> _Task to complete_
Copy the records below in full and leave every image out of the copy.

Difference listings:
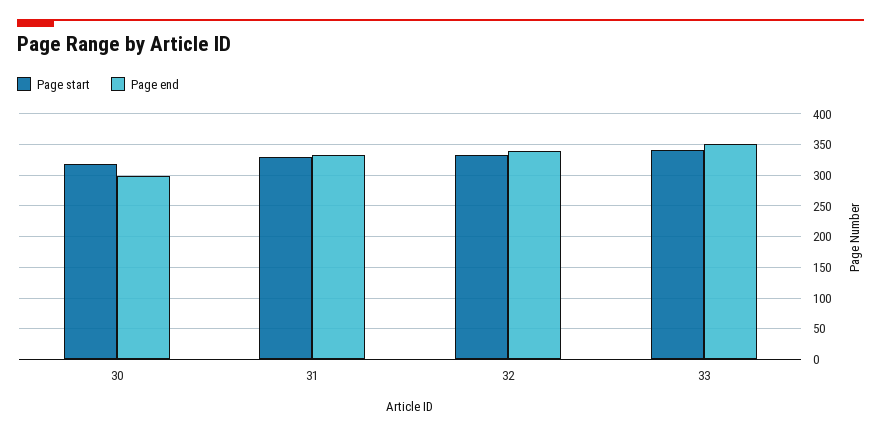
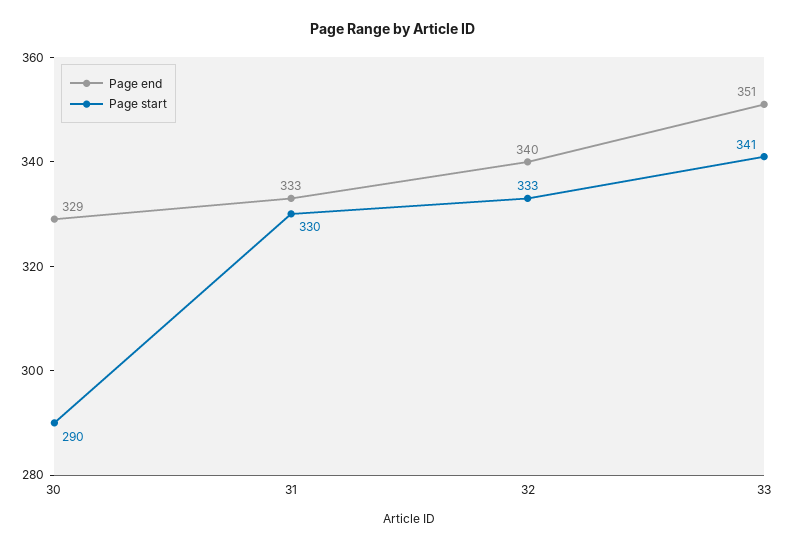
  {
    "Page start": {
-     "30": 320,
+     "30": 290,
      "31": 330,
      "32": 333,
      "33": 341
    },
    "Page end": {
-     "30": 300,
+     "30": 329,
      "31": 333,
      "32": 340,
      "33": 351
    }
  }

> _Result_
  {
    "Page start": {
-     "30": 320,
+     "30": 290,
      "31": 330,
      "32": 333,
      "33": 341
    },
    "Page end": {
-     "30": 300,
+     "30": 329,
      "31": 333,
      "32": 340,
      "33": 351
    }
  }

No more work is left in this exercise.